[DIRECTIONS]:
**a.** Copy the passage about the tidal Thames word for word from "Full text here" to "the tide (5).".
**b.** Continue the passage about the tidal Thames, picking up after its last sentence.

[READING PASSAGE]:
=====
23 03 2016
I just came across this lovely essay about the tidal Thames; “Tale of a city: Secrets of a River”; Richard Hollis; 2012; NewStatesman online
“Slack-tide is the river’s most hypnotic moment, an occurrence of such serenity that even the terns become temporarily becalmed. The cormorants and great crested grebes thrive in the still water and will dive for half a minute or more in search of breakfast. But the leggy herons must wait for the waters to drop, and today, a dozen of them linger on the bird-boats below Fulham Rail Bridge, as if queuing for a restaurant to open.”
Full text here
As a short cut we are pasting a draft peice of writing for another project here
At some point this will be edired and updated
So please note the below is very much work in progress
(Opening) The Nellie, a cruising yawl, swung to her anchor without a flutter of the sails, and was at rest. The flood had made, the wind was nearly calm, and being bound down to the river, the only thing to do was to come to and wait for the turn of the tide (5).
=====
[RECORD EXCERPTS]:
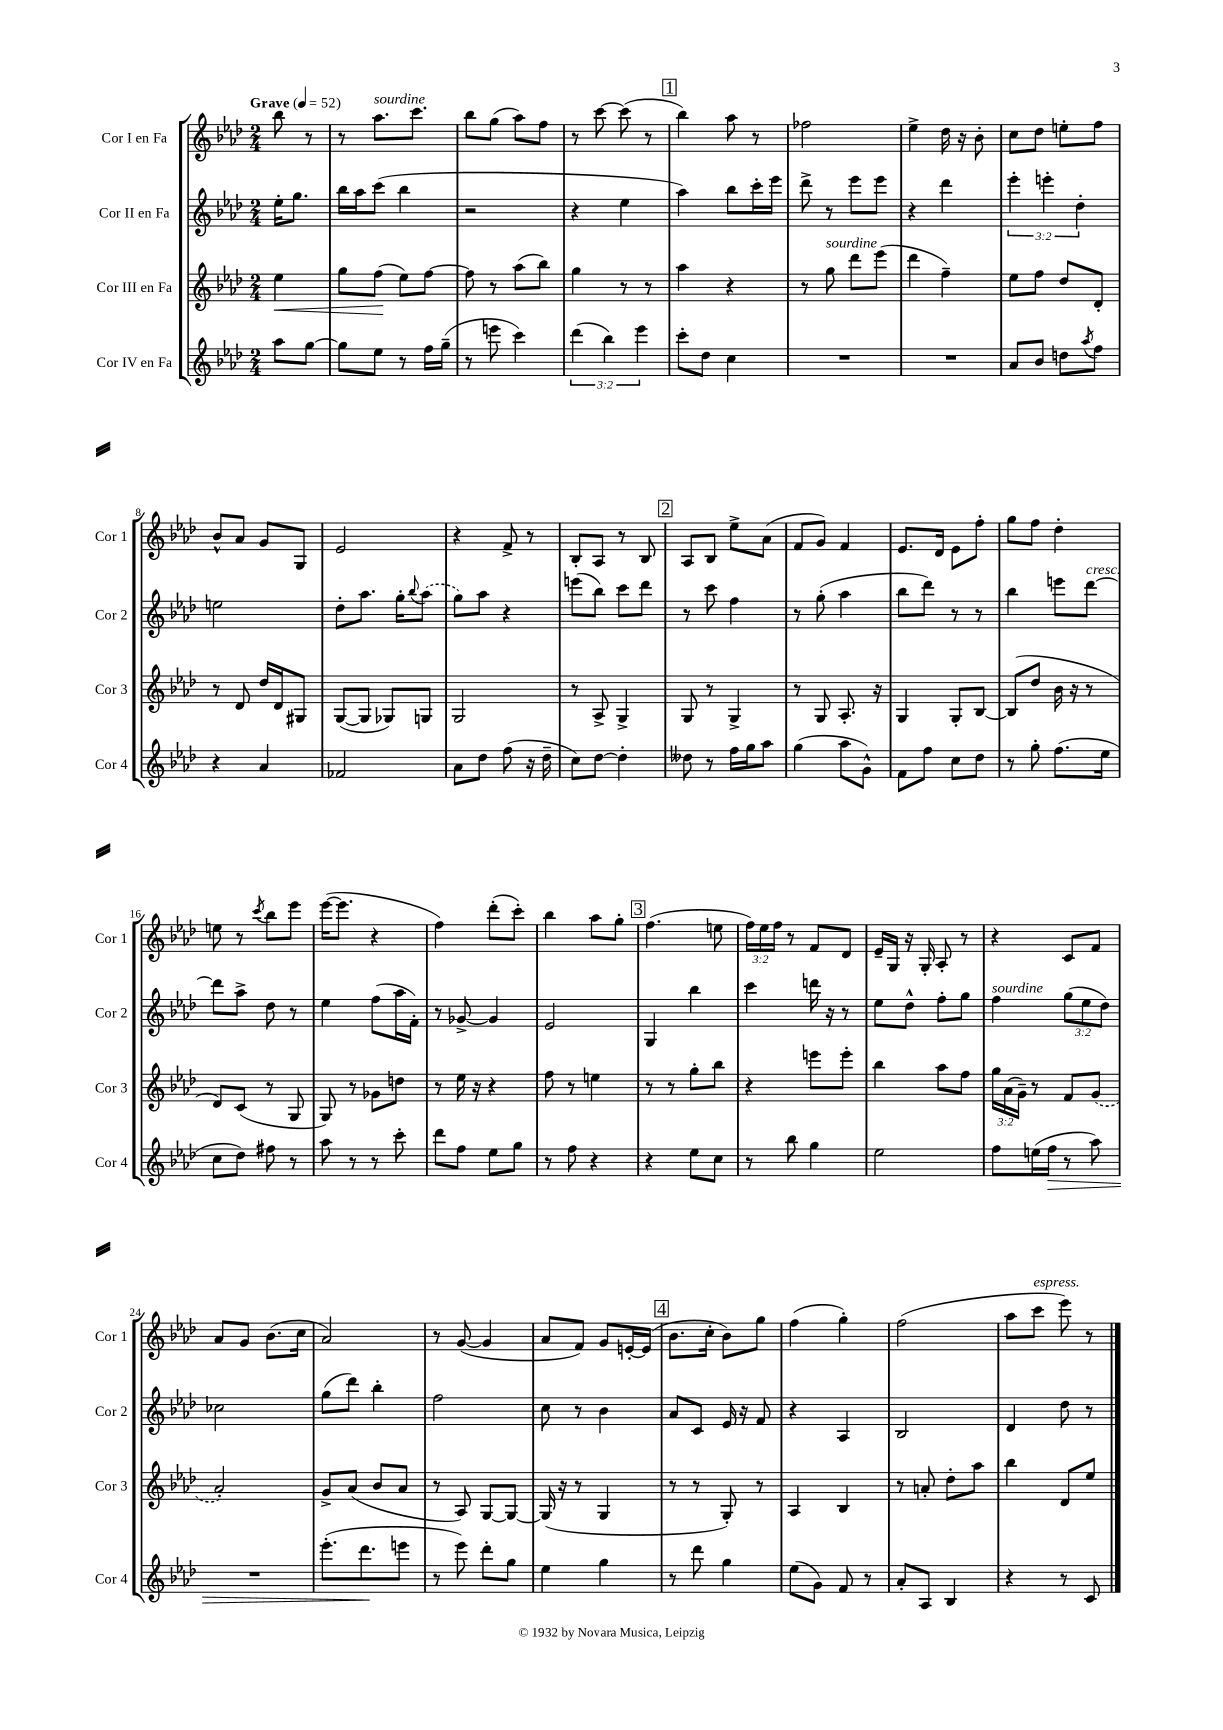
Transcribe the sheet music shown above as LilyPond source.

<<
\new StaffGroup <<
\new Staff = "s0" \with { instrumentName = "Cor I en Fa" shortInstrumentName = "Cor 1" } {
    \clef treble \key aes \major \numericTimeSignature \time 2/4 \override Staff.TupletNumber.text = #tuplet-number::calc-fraction-text \partial 4 \tempo "Grave" 4 = 52
    bes''8 r8 |
    r8 aes''8.^\markup { \italic "sourdine" } c'''8. |
    bes''8 g''8( aes''8) f''8 |
    r8 c'''8~ c'''8( r8 |
    \mark \markup { \box "1" } bes''4) aes''8 r8 |
    fes''2 |
    ees''4-> des''16 r16 bes'8-. |
    c''8 des''8 e''8-. f''8 |
    bes'8-^ aes'8 g'8 g8 |
    ees'2 |
    r4 f'8-> r8 |
    bes8-. aes8 r8 bes8 |
    \mark \markup { \box "2" } aes8 bes8 ees''8-> aes'8( |
    f'8 g'8) f'4 |
    ees'8. des'16 ees'8 f''8-. |
    g''8 f''8 des''4-. |
    e''8 r8 \acciaccatura { c'''8 } bes''8 ees'''8 |
    ees'''16~( ees'''8. r4 |
    f''4) des'''8-.( c'''8-.) |
    bes''4 aes''8 g''8-. |
    \mark \markup { \box "3" } f''4.( e''8 |
    \tuplet 3/2 { f''16) ees''16 f''16 } r8 f'8 des'8 |
    ees'16-- g16 r16 g16-. aes8-. r8 |
    r4 c'8 f'8 |
    aes'8 g'8 bes'8.( c''16 |
    aes'2) |
    r8 g'8~( g'4 |
    aes'8 f'8) g'8 e'16~-. e'16( |
    \mark \markup { \box "4" } bes'8. c''16-. bes'8) g''8 |
    f''4( g''4-.) |
    f''2( |
    aes''8 c'''8^\markup { \italic "espress." } ees'''8) r8 \bar "|." |
}
\new Staff = "s1" \with { instrumentName = "Cor II en Fa" shortInstrumentName = "Cor 2" } {
    \clef treble \key aes \major \numericTimeSignature \time 2/4 \override Staff.TupletNumber.text = #tuplet-number::calc-fraction-text \partial 4
    ees''16-. g''8. |
    bes''16 aes''16 c'''8( bes''4 |
    r2 |
    r4 ees''4 |
    \mark \markup { \box "1" } aes''4) bes''8 c'''16-. ees'''16 |
    des'''8-> r8 ees'''8 ees'''8 |
    r4 des'''4 |
    \tuplet 3/2 { ees'''4-. e'''4-. des''4-. } |
    e''2 |
    des''8-. aes''8. g''16-. \appoggiatura { bes''8 } \once \slurDashed aes''8( |
    g''8) aes''8 r4 |
    e'''8( bes''8) c'''8 des'''8 |
    \mark \markup { \box "2" } r8 c'''8 f''4 |
    r8 g''8-.( aes''4 |
    bes''8 des'''8) r8 r8 |
    bes''4 e'''8 des'''8~^\markup { \italic "cresc." } |
    des'''8 aes''8-> des''8 r8 |
    ees''4 f''8( aes''16 f'16-.) |
    r8 ges'8~-> ges'4 |
    ees'2 |
    \mark \markup { \box "3" } g4 bes''4 |
    c'''4 d'''16 r16 r8 |
    ees''8 des''8-^ f''8-. g''8 |
    f''4^\markup { \italic "sourdine" } \tuplet 3/2 { g''8( ees''8 des''8) } |
    ces''2 |
    g''8( des'''8) bes''4-. |
    f''2 |
    c''8 r8 bes'4 |
    \mark \markup { \box "4" } aes'8 c'8 ees'16 r16 f'8 |
    r4 aes4 |
    bes2 |
    des'4 des''8 r8 \bar "|." |
}
\new Staff = "s2" \with { instrumentName = "Cor III en Fa" shortInstrumentName = "Cor 3" } {
    \clef treble \key aes \major \numericTimeSignature \time 2/4 \override Staff.TupletNumber.text = #tuplet-number::calc-fraction-text \partial 4
    ees''4\< |
    g''8 f''8\!( ees''8) f''8~ |
    f''8 r8 aes''8( bes''8) |
    g''4 r8 r8 |
    \mark \markup { \box "1" } aes''4 r4 |
    r8 g''8^\markup { \italic "sourdine" } des'''8 ees'''8( |
    des'''4 f''4--) |
    ees''8 f''8 des''8 des'8-. |
    r8 des'8 des''16 des'16 gis8 |
    g8~( g8 ges8) g8 |
    g2 |
    r8 aes8-> g4-> |
    \mark \markup { \box "2" } g8 r8 g4-> |
    r8 g8 aes8.-. r16 |
    g4 g8-. bes8~ |
    bes8( des''8 bes'16 r16 r8 |
    des'8) c'8( r8 g8 |
    g8) r8 ges'8 d''8 |
    r8 ees''16 r16 r4 |
    f''8 r8 e''4 |
    \mark \markup { \box "3" } r8 r8 g''8-. bes''8 |
    r4 e'''8 e'''8-. |
    bes''4 aes''8 f''8 |
    \tuplet 3/2 { g''16 aes'16( g'16--) } r8 f'8 \once \slurDashed g'8( |
    aes'2-.) |
    g'8-> aes'8( bes'8 aes'8 |
    r8 aes8) g8~ g8~ |
    g16( r16 r8 g4 |
    \mark \markup { \box "4" } r8 r8 g8-.) r8 |
    aes4 bes4 |
    r8 a'8-. des''8-. aes''8 |
    bes''4 des'8 ees''8 \bar "|." |
}
\new Staff = "s3" \with { instrumentName = "Cor IV en Fa" shortInstrumentName = "Cor 4" } {
    \clef treble \key aes \major \numericTimeSignature \time 2/4 \override Staff.TupletNumber.text = #tuplet-number::calc-fraction-text \partial 4
    aes''8 g''8~ |
    g''8 ees''8 r8 f''16 g''16--( |
    r8 e'''8 c'''4) |
    \tuplet 3/2 { des'''4( bes''4) ees'''4 } |
    \mark \markup { \box "1" } c'''8-. des''8 c''4 |
    R2 |
    R2 |
    aes'8 bes'8 d''8 \acciaccatura { aes''8 } f''8 |
    r4 aes'4 |
    fes'2 |
    aes'8 des''8 f''8( r16 des''16-- |
    c''8) des''8~ des''4-. |
    \mark \markup { \box "2" } deses''8 r8 f''16 g''16 aes''8 |
    g''4( aes''8 g'8-^) |
    f'8 f''8 c''8 des''8 |
    r8 g''8-. f''8.( ees''16 |
    c''8 des''8) fis''8 r8 |
    aes''8 r8 r8 c'''8-. |
    des'''8 f''8 ees''8 g''8 |
    r8 f''8 r4 |
    \mark \markup { \box "3" } r4 ees''8 c''8 |
    r8 bes''8 g''4 |
    ees''2 |
    f''8 e''16( f''16\> r8 aes''8) |
    R2 |
    ees'''8.-.( des'''8.\! e'''8 |
    r8 ees'''8) des'''8-. g''8 |
    ees''4 g''4 |
    \mark \markup { \box "4" } r8 des'''8 g''4 |
    ees''8( g'8) f'8 r8 |
    aes'8-. aes8 bes4 |
    r4 r8 c'8 \bar "|." |
}
>>
>>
=====
[ANSWERS TO EACH TASK]:
**a.**
Full text here
As a short cut we are pasting a draft peice of writing for another project here
At some point this will be edired and updated
So please note the below is very much work in progress
(Opening) The Nellie, a cruising yawl, swung to her anchor without a flutter of the sails, and was at rest. The flood had made, the wind was nearly calm, and being bound down to the river, the only thing to do was to come to and wait for the turn of the tide (5).

**b.**
(Close). Marlow ceased, and sat apart [ ] in the pose of a meditating Buddha. Nobody moved for a time. “We have lost the first of the ebb”, said the Director, suddenly. I raised my head. The offing was barred by a black bank of cloud, and the tranquil waterway leading to the uttermost ends of the earth flowed sombre under an overcast sky – seemed to lead into the heart of an immense darkness ( ) . Joseph Conrad, Heart of Darkness[i]
The above passages open and close one of the quintessential novels (and works of art more wifely of the 20th century. Heart of Darkness by Joseph Conrad. This is just one of many very striking examples of the use of tides in literature, where they are used as symbols of beginning and ends of narratives and of departure, climax and resolution.
Given the great power and spectacle of many tides, their mysterious nature, and the way they influence day to day life and landscape so significantly, it is no surprise that tides feature heavily in a range of cultural manifestations which include folklore, myth, literature, poetry and art.
The way tides are used as a metaphor, and are built into a range of narratives, varies from them and their significant moments being a symbol of renewal , to being a symbol of threat, loss and dread. There is inevitably a huge variation in how this plays out in differing cultures around the world. Here I draw out just some of the most interesting and important examples (as I see them) of tides in this way from what are inevitably my own cultural location.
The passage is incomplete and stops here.